Enseñar para mí ha sido una de mis ocupaciones favoritas. Yo enseñé muchos años en la Universidad Católica: enseñaba Teología a muchos estudiantes diferentes, los que estudiaban Derecho civil, Economía, Ingeniería y muchas otras carreras. El reto de enseñar Teología a personas que quizá no saben nada de Jesucristo es muy importante. Pero también he disfrutado mucho compartiendo la misión, junto con laicos y religiosas dominicas, en medios o sitios donde la gente pocas veces ha oído predicar la Buena Noticia.
En Argentina existen muchos lugares donde hay mucho sufrimiento. Trabajar en estos sitios abrió mi espíritu, mente y corazón, pues no conocía de verdad la realidad de mi país y de la Iglesia hasta que me hice dominico.
Es extraño: a veces la gente dice que no conocemos nada del
mundo porque somos religiosos, vivimos en conventos, enclaustrados, y otras
cosas por el estilo. Pero fue precisamente el hecho de ser dominico lo que me
ha abierto lo ojos, me ha abierto los oídos, me ha abierto la boca, para
entender la realidad -la auténtica realidad- del mundo. Es extraño, ¿no?
Algunos dicen: «Ustedes viven en conventos, están fuera del mundo, ni siquiera
son miembros de un instituto secular: ¿cómo pueden conocer la realidad?» Pues
yo he conocido, y entendido un poco más, los verdaderos problemas del mundo
siendo dominico, y esto es lo que aprendemos y predicamos a la gente, sea en
una facultad universitaria o en una misión entre los pobres.
Para mí, la vida consagrada significa algo así como tener los dos pies en la tierra, pero sin techo por encima de nuestras cabezas.
Algunos piensan que la vida consagrada nos encierra. ¡Nada de eso! Sin techo significa que no existen límites por arriba, pero debemos estar bien enraizados en la realidad. Y yo creo que recibir esto es un don de Dios. La tentación hoy es la alienación del mundo -pues ciertas personas no aman el mundo tal y como se les presenta- e intentan huir del mundo. Tenemos los pies en el mundo, pero con horizontes amplios, sin techo alguno por encima de nuestras cabezas, sin muros que aprisionen, sino marchando hacia delante, con Domingo. Pienso que muchos jóvenes deberían conocer el gran reto de predicar como dominicos.
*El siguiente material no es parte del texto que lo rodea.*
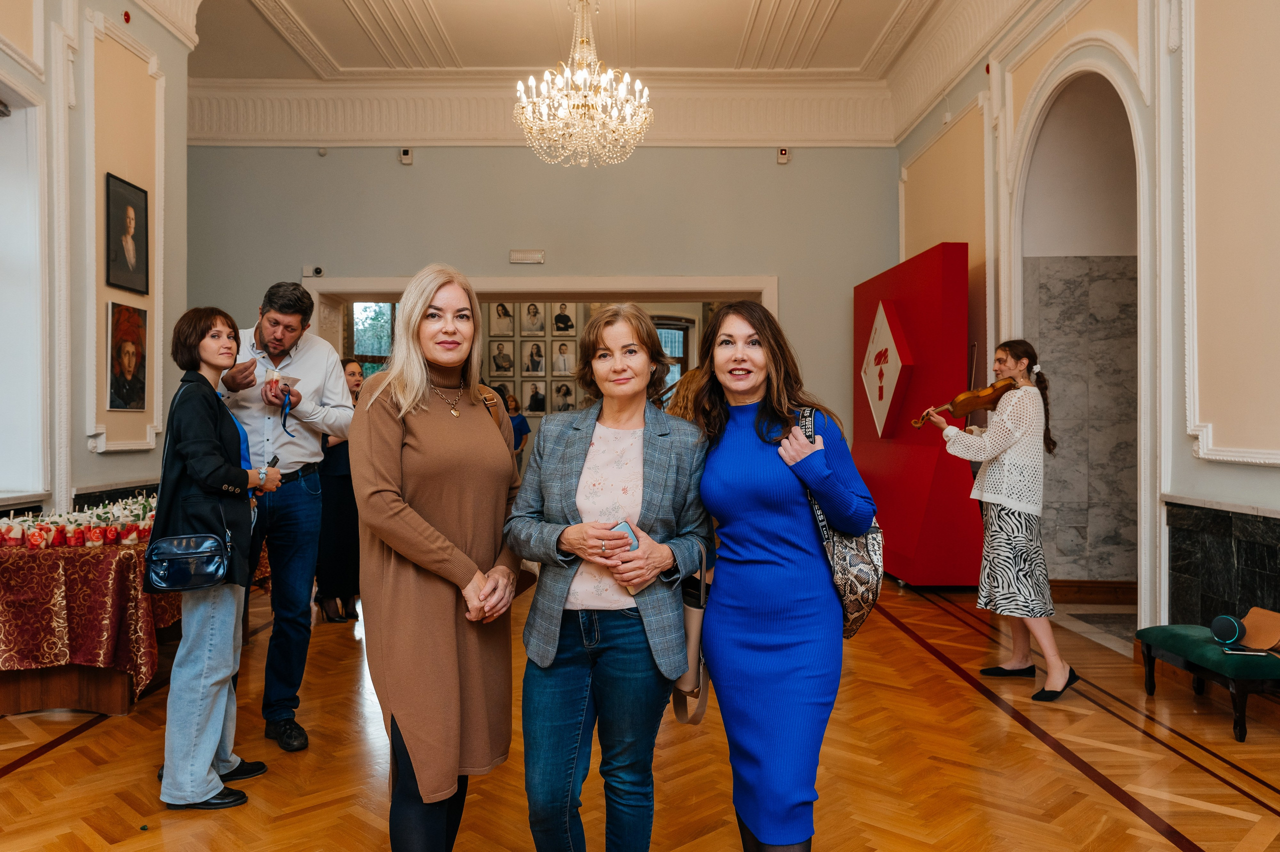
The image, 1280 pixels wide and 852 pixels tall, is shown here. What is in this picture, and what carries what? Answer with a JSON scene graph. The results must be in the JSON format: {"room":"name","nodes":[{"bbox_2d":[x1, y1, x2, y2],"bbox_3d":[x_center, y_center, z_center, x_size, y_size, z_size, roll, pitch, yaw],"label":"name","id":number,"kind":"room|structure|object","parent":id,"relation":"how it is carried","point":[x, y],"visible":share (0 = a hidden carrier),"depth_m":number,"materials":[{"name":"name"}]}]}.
{"room":"event hall","nodes":[
{"label":"event hall","id":0,"kind":"room"},
{"bbox_2d":[0,0,194,528],"bbox_3d":[-3.068,-0.966,3.447,0.377,4.386,7.249,0,0,0],"label":"left wall","id":1,"kind":"structure","parent":0,"point":[116,467],"depth_m":5.57,"materials":[{"name":"paint"}]},
{"bbox_2d":[0,87,48,503],"bbox_3d":[-3.231,-0.634,4.505,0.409,2.222,1.703,0,0,0],"label":"window","id":2,"kind":"structure","parent":1,"relation":"in","point":[38,296],"depth_m":5.12,"materials":[{"name":"white"}]},
{"bbox_2d":[103,172,148,294],"bbox_3d":[-2.960,-1.087,5.732,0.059,0.627,0.414,0,0,0],"label":"framed portrait","id":3,"kind":"object","parent":1,"relation":"attached to","point":[129,229],"visible":0.99,"depth_m":5.71,"materials":[{"name":"black"}]},
{"bbox_2d":[104,299,147,411],"bbox_3d":[-2.942,-0.395,5.700,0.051,0.604,0.424,0,0,0],"label":"framed portrait","id":4,"kind":"object","parent":1,"relation":"attached to","point":[121,341],"visible":0.99,"depth_m":5.68},
{"bbox_2d":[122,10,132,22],"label":"fire alarm","id":5,"kind":"object","parent":1,"relation":"attached to","point":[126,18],"visible":0.97,"depth_m":5.80,"materials":[{"name":"red"}]},
{"bbox_2d":[488,338,516,376],"bbox_3d":[-1.618,-0.778,11.694,0.309,0.425,0.037,0,0,0],"label":"framed portrait","id":6,"kind":"object","parent":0,"point":[499,346],"visible":0.97,"depth_m":11.69,"materials":[{"name":"white"}]},
{"bbox_2d":[490,301,515,334],"bbox_3d":[-1.602,-1.239,11.679,0.286,0.387,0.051,0,0,0],"label":"framed portrait","id":7,"kind":"object","parent":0,"point":[499,316],"visible":0.98,"depth_m":11.67,"materials":[{"name":"white"}]},
{"bbox_2d":[519,300,547,335],"bbox_3d":[-1.225,-1.228,11.496,0.282,0.383,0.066,0,0,0],"label":"framed portrait","id":8,"kind":"object","parent":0,"point":[534,311],"visible":0.98,"depth_m":11.49,"materials":[{"name":"white"}]},
{"bbox_2d":[520,340,549,376],"bbox_3d":[-1.216,-0.760,11.551,0.287,0.371,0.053,0,0,0],"label":"framed portrait","id":9,"kind":"object","parent":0,"point":[532,353],"visible":0.98,"depth_m":11.55,"materials":[{"name":"white"}]},
{"bbox_2d":[522,379,548,414],"bbox_3d":[-1.216,-0.324,11.662,0.281,0.379,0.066,0,0,0],"label":"framed portrait","id":10,"kind":"object","parent":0,"point":[534,395],"visible":0.99,"depth_m":11.65,"materials":[{"name":"white"}]},
{"bbox_2d":[185,140,893,447],"bbox_3d":[-1.030,-0.960,9.477,7.017,4.432,0.361,0,0,0],"label":"back wall","id":11,"kind":"structure","parent":0,"point":[522,155],"depth_m":9.37,"materials":[{"name":"paint"}]},
{"bbox_2d":[302,264,324,276],"bbox_3d":[-2.974,-1.410,9.087,0.172,0.095,0.112,0,0,0],"label":"security camera","id":12,"kind":"object","parent":11,"relation":"attached to","point":[316,271],"visible":0.98,"depth_m":9.05,"materials":[{"name":"white plastic"}]},
{"bbox_2d":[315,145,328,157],"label":"wall sensor","id":13,"kind":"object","parent":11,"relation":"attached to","point":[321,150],"visible":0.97,"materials":[{"name":"white plastic"}]},
{"bbox_2d":[398,146,413,163],"bbox_3d":[-2.086,-2.406,8.890,0.095,0.138,0.094,0,0,0],"label":"wall sensor","id":14,"kind":"object","parent":11,"relation":"attached to","point":[407,155],"visible":0.99,"depth_m":8.85,"materials":[{"name":"white plastic"}]},
{"bbox_2d":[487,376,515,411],"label":"framed portrait","id":15,"kind":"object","parent":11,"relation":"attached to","point":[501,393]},
{"bbox_2d":[509,248,544,263],"bbox_3d":[-1.016,-1.528,8.997,0.291,0.114,0.039,0,0,0],"label":"emergency light","id":16,"kind":"object","parent":11,"relation":"attached to","point":[539,254],"visible":0.98,"depth_m":8.98,"materials":[{"name":"white plastic"}]},
{"bbox_2d":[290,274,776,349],"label":"door frame","id":17,"kind":"object","parent":11,"relation":"in","point":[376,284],"visible":0.41,"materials":[{"name":"white paint"}]},
{"bbox_2d":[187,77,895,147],"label":"crown molding","id":18,"kind":"structure","parent":11,"relation":"attached to","point":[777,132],"depth_m":9.23,"materials":[{"name":"white paint"}]},
{"bbox_2d":[776,146,790,163],"bbox_3d":[1.280,-2.408,8.876,0.090,0.130,0.074,0,0,0],"label":"wall sensor","id":19,"kind":"object","parent":11,"relation":"attached to","point":[782,155],"visible":0.99,"depth_m":8.84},
{"bbox_2d":[550,338,575,376],"bbox_3d":[-0.899,-0.777,11.619,0.281,0.404,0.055,0,0,0],"label":"framed portrait","id":20,"kind":"object","parent":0,"point":[564,346],"visible":0.99,"depth_m":11.61,"materials":[{"name":"white"}]},
{"bbox_2d":[550,380,575,412],"bbox_3d":[-0.906,-0.327,11.937,0.290,0.384,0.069,0,0,0],"label":"framed portrait","id":21,"kind":"object","parent":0,"point":[562,400],"visible":0.99,"depth_m":11.93,"materials":[{"name":"white"}]},
{"bbox_2d":[552,302,574,333],"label":"framed portrait","id":22,"kind":"object","parent":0,"point":[562,311],"visible":0.99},
{"bbox_2d":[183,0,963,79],"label":"ceiling","id":23,"kind":"structure","parent":0,"point":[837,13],"depth_m":8.32,"materials":[{"name":"white paint"}]},
{"bbox_2d":[514,0,653,169],"bbox_3d":[-0.345,-2.357,6.092,0.903,1.483,0.894,0,0,0],"label":"chandelier","id":24,"kind":"object","parent":23,"relation":"hanging from","point":[582,78],"visible":0.99,"depth_m":6.00,"materials":[{"name":"glass"}]},
{"bbox_2d":[0,572,1279,851],"bbox_3d":[-0.114,1.262,4.238,6.589,0.112,9.771,0,0,0],"label":"floor","id":25,"kind":"structure","parent":0,"point":[13,778],"depth_m":3.59,"materials":[{"name":"brown wood"}]},
{"bbox_2d":[0,517,180,715],"bbox_3d":[-2.638,0.879,4.742,1.157,0.702,1.623,0,0,0],"label":"table","id":26,"kind":"object","parent":25,"relation":"on","point":[118,708],"visible":0.58,"depth_m":4.22,"materials":[{"name":"wood"}]},
{"bbox_2d":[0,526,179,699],"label":"tablecloth","id":27,"kind":"object","parent":26,"relation":"on","point":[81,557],"visible":0.59,"depth_m":4.19,"materials":[{"name":"red fabric"}]},
{"bbox_2d":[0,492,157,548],"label":"desserts","id":28,"kind":"object","parent":27,"relation":"on","point":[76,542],"visible":0.86,"depth_m":4.53,"materials":[{"name":"red food"}]},
{"bbox_2d":[142,305,281,810],"bbox_3d":[-1.484,0.430,3.410,0.454,1.596,0.594,0,0,0],"label":"woman","id":29,"kind":"object","parent":25,"relation":"on","point":[196,708],"visible":0.89,"depth_m":3.26},
{"bbox_2d":[143,380,233,590],"bbox_3d":[-1.478,0.215,3.250,0.282,0.595,0.200,0,0,0],"label":"handbag","id":30,"kind":"object","parent":29,"relation":"hanging from","point":[171,579],"visible":0.95,"depth_m":3.19,"materials":[{"name":"leather"}]},
{"bbox_2d":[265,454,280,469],"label":"phone","id":31,"kind":"object","parent":29,"relation":"in","point":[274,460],"visible":0.44,"depth_m":3.51,"materials":[{"name":"black"}]},
{"bbox_2d":[217,281,355,751],"bbox_3d":[-1.493,0.327,4.068,0.578,1.799,0.564,0,0,36],"label":"man","id":32,"kind":"object","parent":25,"relation":"on","point":[276,316],"visible":0.84,"depth_m":3.94},
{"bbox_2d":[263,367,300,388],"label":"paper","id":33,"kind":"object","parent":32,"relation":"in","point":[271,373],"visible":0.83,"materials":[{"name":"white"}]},
{"bbox_2d":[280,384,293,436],"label":"lanyard","id":34,"kind":"object","parent":32,"relation":"in","point":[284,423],"visible":0.96,"depth_m":4.03,"materials":[{"name":"blue fabric"}]},
{"bbox_2d":[313,355,363,623],"bbox_3d":[-1.933,0.410,6.282,0.486,1.566,0.532,0,0,0],"label":"woman","id":35,"kind":"object","parent":25,"relation":"on","point":[331,597],"visible":0.5,"depth_m":6.13},
{"bbox_2d":[350,264,523,851],"bbox_3d":[-0.524,0.407,2.686,0.486,1.599,0.719,0,0,13],"label":"woman","id":36,"kind":"object","parent":25,"relation":"on","point":[424,542],"visible":0.98,"depth_m":2.50},
{"bbox_2d":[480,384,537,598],"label":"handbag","id":37,"kind":"object","parent":36,"relation":"hanging from","point":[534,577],"visible":0.13,"depth_m":2.91,"materials":[{"name":"leather"}]},
{"bbox_2d":[504,392,530,468],"bbox_3d":[-1.462,0.404,11.295,0.437,1.388,0.483,0,0,13],"label":"person","id":38,"kind":"object","parent":25,"relation":"on","point":[519,425],"visible":0.37,"depth_m":11.29},
{"bbox_2d":[502,304,709,851],"bbox_3d":[-0.072,0.467,2.646,0.516,1.488,0.694,0,0,17],"label":"woman","id":39,"kind":"object","parent":25,"relation":"on","point":[662,490],"visible":0.98,"depth_m":2.50},
{"bbox_2d":[610,521,638,550],"bbox_3d":[-0.051,0.296,2.525,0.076,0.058,0.098,0,0,-29],"label":"smartphone","id":40,"kind":"object","parent":39,"relation":"in","point":[624,527],"visible":0.34,"depth_m":2.50,"materials":[{"name":"blue"}]},
{"bbox_2d":[666,544,710,725],"bbox_3d":[0.132,0.538,2.601,0.095,0.407,0.272,0,0,0],"label":"handbag","id":41,"kind":"object","parent":39,"relation":"hanging from","point":[692,626],"visible":0.58,"depth_m":2.53,"materials":[{"name":"beige leather"}]},
{"bbox_2d":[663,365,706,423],"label":"person","id":42,"kind":"object","parent":25,"relation":"on","point":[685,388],"visible":0.17,"depth_m":6.72},
{"bbox_2d":[688,299,876,851],"bbox_3d":[0.361,0.452,2.630,0.510,1.514,0.694,0,0,0],"label":"woman","id":43,"kind":"object","parent":25,"relation":"on","point":[767,525],"visible":0.98,"depth_m":2.48},
{"bbox_2d":[797,406,883,639],"bbox_3d":[0.524,0.261,2.609,0.205,0.532,0.383,0,0,0],"label":"handbag","id":44,"kind":"object","parent":43,"relation":"hanging from","point":[855,611],"visible":0.46,"depth_m":2.51,"materials":[{"name":"leather"}]},
{"bbox_2d":[852,243,983,585],"bbox_3d":[2.133,-0.053,7.899,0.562,2.549,1.758,0,0,0],"label":"red display panel","id":45,"kind":"object","parent":25,"relation":"on","point":[900,534],"visible":0.82,"depth_m":7.35,"materials":[{"name":"red"}]},
{"bbox_2d":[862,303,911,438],"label":"emblem","id":46,"kind":"object","parent":45,"relation":"attached to","point":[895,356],"visible":0.98,"depth_m":7.93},
{"bbox_2d":[929,336,1076,703],"bbox_3d":[1.763,0.420,4.756,0.520,1.592,0.619,0,0,-40],"label":"woman","id":47,"kind":"object","parent":25,"relation":"on","point":[1008,502],"visible":0.97,"depth_m":4.62},
{"bbox_2d":[910,378,1013,428],"bbox_3d":[1.625,-0.121,5.003,0.478,0.184,0.252,0,0,-31],"label":"violin","id":48,"kind":"object","parent":47,"relation":"in","point":[970,405],"visible":0.85,"depth_m":4.99,"materials":[{"name":"brown wood"}]},
{"bbox_2d":[1133,621,1279,739],"bbox_3d":[2.458,1.059,4.166,0.391,0.328,0.772,0,0,0],"label":"green bench","id":49,"kind":"object","parent":25,"relation":"on","point":[1161,629],"visible":0.88,"depth_m":4.03,"materials":[{"name":"fabric"}]},
{"bbox_2d":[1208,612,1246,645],"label":"speaker","id":50,"kind":"object","parent":49,"relation":"on","point":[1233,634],"visible":0.99,"depth_m":3.99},
{"bbox_2d":[1221,645,1271,655],"bbox_3d":[2.414,0.895,3.958,0.158,0.011,0.075,0,0,17],"label":"smartphone","id":51,"kind":"object","parent":49,"relation":"on","point":[1238,651],"visible":0.98,"depth_m":3.94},
{"bbox_2d":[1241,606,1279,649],"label":"brown bag","id":52,"kind":"object","parent":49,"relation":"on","point":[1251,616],"visible":0.89,"depth_m":4.03,"materials":[{"name":"leather"}]},
{"bbox_2d":[893,0,1279,646],"bbox_3d":[2.534,-0.949,4.277,0.272,4.345,9.022,0,0,0],"label":"right wall","id":53,"kind":"structure","parent":0,"point":[1216,467],"depth_m":4.76,"materials":[{"name":"paint"}]},
{"bbox_2d":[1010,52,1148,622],"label":"archway","id":54,"kind":"object","parent":53,"relation":"in","point":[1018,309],"visible":0.66,"depth_m":6.87,"materials":[{"name":"white paint"}]},
{"bbox_2d":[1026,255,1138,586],"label":"marble panel","id":55,"kind":"object","parent":53,"relation":"attached to","point":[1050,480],"visible":0.69,"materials":[{"name":"grey stone"}]},
{"bbox_2d":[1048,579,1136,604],"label":"baseboard","id":56,"kind":"structure","parent":53,"relation":"attached to","point":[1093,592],"depth_m":6.72,"materials":[{"name":"brown wood"}]},
{"bbox_2d":[1164,500,1279,635],"bbox_3d":[2.687,0.807,3.683,0.125,0.838,2.733,0,0,0],"label":"marble wainscot","id":57,"kind":"object","parent":53,"relation":"attached to","point":[1253,530],"visible":0.8,"depth_m":4.56,"materials":[{"name":"stone"}]},
{"label":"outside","id":58,"kind":"structure","parent":0,"visible":0},
{"bbox_2d":[346,301,396,375],"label":"window","id":59,"kind":"structure","parent":58,"point":[366,309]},
{"bbox_2d":[653,316,692,392],"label":"window","id":60,"kind":"structure","parent":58,"point":[685,328],"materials":[{"name":"brown"}]}
]}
La familia dominicana es como una orquesta sinfónica. En una
orquesta sinfónica, sin duda, hay toda clase de instrumentos. Tienes de todo,
desde los instrumentos de percusión hasta los flautistas. Puede que a alguno no
le guste la flauta o el tambor, pero cuando suenan juntos, la orquesta
sinfónica suena bien. Cada una de sus partes se necesita mutuamente. La verdad
es sinfónica, la verdad es nuestra música. Y si pudiera imprimir en el espíritu
de todos los capitulares un recuerdo de Timothy, mi predecesor, diría que él
nos invita una y otra vez a cantar una nueva canción. Interpretando esa música,
la música de la verdad, llegamos a ser una bella orquesta sinfónica.